Kardiyak arrestin klinik belirtileri bilinç kaybı, solunum, nabız ve kalp atımlarının kaybolmasıdır.
Hemostaz ne demektir?
Hemostaz: Kanamanın durdurulması anlamına gelmektedir. İlk yardımda kanama gözlenen alanın üzerine damarlardan kan akımını yavaşlatmak amacıyla direkt basınç ya da turnike uygulanmalıdır.

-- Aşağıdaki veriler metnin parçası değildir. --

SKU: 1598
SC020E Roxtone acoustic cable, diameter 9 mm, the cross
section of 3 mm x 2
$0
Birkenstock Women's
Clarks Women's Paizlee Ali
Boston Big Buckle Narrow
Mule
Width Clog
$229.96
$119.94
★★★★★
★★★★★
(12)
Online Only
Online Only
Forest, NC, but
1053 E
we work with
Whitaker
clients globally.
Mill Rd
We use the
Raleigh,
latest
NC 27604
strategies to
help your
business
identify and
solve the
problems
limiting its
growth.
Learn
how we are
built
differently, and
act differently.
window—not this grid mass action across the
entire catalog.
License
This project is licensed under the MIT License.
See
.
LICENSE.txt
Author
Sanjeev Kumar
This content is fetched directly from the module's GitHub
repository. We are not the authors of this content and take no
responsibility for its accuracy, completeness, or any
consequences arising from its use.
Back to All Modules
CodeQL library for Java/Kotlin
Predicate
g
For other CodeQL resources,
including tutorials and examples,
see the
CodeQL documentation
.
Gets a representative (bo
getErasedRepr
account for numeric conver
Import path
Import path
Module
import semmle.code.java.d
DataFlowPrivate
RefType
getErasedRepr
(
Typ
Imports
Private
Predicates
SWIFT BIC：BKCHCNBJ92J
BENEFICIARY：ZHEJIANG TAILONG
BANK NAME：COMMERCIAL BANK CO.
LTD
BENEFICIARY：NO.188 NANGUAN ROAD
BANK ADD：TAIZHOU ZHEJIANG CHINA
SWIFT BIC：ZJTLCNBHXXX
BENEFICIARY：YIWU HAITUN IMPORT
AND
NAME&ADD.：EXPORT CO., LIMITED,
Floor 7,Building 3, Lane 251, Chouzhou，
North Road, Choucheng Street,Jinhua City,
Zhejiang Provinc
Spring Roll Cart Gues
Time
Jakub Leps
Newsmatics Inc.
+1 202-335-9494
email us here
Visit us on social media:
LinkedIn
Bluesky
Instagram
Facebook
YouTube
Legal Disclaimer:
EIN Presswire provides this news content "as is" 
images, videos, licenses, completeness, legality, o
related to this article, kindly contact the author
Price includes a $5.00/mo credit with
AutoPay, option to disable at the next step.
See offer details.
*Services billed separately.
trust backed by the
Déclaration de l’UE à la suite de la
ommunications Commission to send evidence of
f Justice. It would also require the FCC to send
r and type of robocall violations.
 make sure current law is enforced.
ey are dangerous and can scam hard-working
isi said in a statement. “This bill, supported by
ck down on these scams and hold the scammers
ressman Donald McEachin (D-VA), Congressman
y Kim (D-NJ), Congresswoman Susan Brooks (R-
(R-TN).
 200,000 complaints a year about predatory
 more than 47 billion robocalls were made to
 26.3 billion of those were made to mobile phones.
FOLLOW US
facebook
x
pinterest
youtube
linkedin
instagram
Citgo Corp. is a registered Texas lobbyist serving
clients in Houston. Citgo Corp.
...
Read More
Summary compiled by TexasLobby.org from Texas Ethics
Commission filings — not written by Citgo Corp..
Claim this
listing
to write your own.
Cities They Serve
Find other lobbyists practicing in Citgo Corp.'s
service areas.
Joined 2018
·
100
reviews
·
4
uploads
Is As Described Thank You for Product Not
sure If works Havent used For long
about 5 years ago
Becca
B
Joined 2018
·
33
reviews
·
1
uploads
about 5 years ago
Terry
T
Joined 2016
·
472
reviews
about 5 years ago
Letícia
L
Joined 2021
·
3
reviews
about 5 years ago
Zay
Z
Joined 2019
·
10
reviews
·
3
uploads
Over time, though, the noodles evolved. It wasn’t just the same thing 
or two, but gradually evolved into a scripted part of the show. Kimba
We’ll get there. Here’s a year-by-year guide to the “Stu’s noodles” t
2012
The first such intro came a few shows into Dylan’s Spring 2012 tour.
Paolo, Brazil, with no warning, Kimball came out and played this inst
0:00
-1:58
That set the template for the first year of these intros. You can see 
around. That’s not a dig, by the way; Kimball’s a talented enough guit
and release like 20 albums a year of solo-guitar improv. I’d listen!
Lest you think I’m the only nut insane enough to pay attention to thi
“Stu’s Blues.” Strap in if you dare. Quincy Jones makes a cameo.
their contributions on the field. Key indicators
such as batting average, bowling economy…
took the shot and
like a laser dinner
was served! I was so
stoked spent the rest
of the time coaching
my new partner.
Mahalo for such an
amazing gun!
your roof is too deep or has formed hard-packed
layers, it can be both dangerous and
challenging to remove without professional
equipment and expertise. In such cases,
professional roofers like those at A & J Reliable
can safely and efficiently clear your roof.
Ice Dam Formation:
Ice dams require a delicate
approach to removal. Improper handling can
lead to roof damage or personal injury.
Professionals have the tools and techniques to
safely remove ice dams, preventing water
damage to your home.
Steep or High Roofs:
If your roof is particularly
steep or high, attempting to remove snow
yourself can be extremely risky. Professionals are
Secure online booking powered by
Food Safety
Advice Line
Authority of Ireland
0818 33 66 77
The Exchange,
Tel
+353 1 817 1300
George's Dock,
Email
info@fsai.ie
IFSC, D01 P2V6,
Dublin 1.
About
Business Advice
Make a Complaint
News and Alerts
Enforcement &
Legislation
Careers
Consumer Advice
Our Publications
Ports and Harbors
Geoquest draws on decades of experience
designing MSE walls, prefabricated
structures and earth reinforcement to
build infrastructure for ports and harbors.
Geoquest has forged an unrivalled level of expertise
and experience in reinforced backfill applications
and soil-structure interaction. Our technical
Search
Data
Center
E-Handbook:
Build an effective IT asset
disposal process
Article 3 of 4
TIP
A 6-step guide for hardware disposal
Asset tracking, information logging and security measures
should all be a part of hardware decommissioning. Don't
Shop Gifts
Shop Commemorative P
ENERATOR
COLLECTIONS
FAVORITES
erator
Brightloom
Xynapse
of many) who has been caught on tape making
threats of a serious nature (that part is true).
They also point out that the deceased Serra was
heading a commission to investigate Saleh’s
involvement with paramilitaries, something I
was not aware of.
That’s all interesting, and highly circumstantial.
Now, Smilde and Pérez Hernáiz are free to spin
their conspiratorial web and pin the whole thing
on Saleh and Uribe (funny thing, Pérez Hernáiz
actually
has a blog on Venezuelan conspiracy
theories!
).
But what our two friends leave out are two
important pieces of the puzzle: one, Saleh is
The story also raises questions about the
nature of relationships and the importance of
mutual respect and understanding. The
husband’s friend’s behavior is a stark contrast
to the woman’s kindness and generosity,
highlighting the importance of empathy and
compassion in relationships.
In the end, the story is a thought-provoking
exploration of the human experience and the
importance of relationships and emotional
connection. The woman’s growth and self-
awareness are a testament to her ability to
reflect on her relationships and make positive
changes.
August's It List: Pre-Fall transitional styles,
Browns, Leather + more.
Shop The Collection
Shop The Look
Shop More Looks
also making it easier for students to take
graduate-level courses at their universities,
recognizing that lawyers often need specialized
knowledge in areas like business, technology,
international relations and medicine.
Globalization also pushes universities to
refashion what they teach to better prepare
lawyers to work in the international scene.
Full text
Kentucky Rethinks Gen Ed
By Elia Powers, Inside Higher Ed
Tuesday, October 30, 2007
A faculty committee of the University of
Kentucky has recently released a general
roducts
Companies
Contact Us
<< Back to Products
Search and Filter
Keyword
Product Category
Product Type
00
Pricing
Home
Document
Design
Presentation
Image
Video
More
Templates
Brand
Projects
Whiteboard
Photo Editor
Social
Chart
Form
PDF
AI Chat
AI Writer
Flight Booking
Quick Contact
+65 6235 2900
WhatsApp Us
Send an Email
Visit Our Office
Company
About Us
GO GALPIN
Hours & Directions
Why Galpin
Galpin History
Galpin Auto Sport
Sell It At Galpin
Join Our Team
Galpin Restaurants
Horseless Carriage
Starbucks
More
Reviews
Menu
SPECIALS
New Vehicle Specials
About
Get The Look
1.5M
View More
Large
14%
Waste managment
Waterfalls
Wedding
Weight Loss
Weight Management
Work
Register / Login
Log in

Turnikeler yaranın altına veya üstüne uygulanabilmektedir. Basınç direkt olarak bir bez ya da havlu yardımı ile bölgeye uygulanabilir ya da basınç bir bandaj ile gerçekleştirilebilir.
Kanama durumunda uygulaması gereken ilk yardım nedir?
Basınç uygulayın
Eğer gerekli ise turnike uygulayın
Eğer gerekli ise şoku tedavi edin
Açık yaranın belirtileri nelerdir?
Belirtiler:
Abrazyon (yüzeyde oluşan sıyrık)
Ensizyon (düzgün kesik)
Laserasyon (dokularda yırtılma)
Delik (yüzeyde oluşan küçük açıklıklar)
Açık yara durumunda uygulanması gereken ilk yardım nedir?
İlk yardım:
Kanamayı kontrol altına alın
Eğer gerekli ise şoku tedavi edin
Yarayı koruyun
Kırık durumunda meydana gelen belirtiler nelerdir?
Belirtiler:
Ağrı
Şişlik
Fonksiyonda azalma
Anormal açılanma ya da hareket
Krepitasyon
Yanık durumunda uygulanması gereken ilk yardım nedir?
İlk Yardım:
Hasta sakin bir yerde tutulur ve kendi kendine zarar vermesi engellenir
Kimyasal yanıklara irrigasyon uygulanır
Soğuk kompres uygulanır
Hayati bulgular izlenir ve eğer gerekli ise şok tedavisi uygulanır.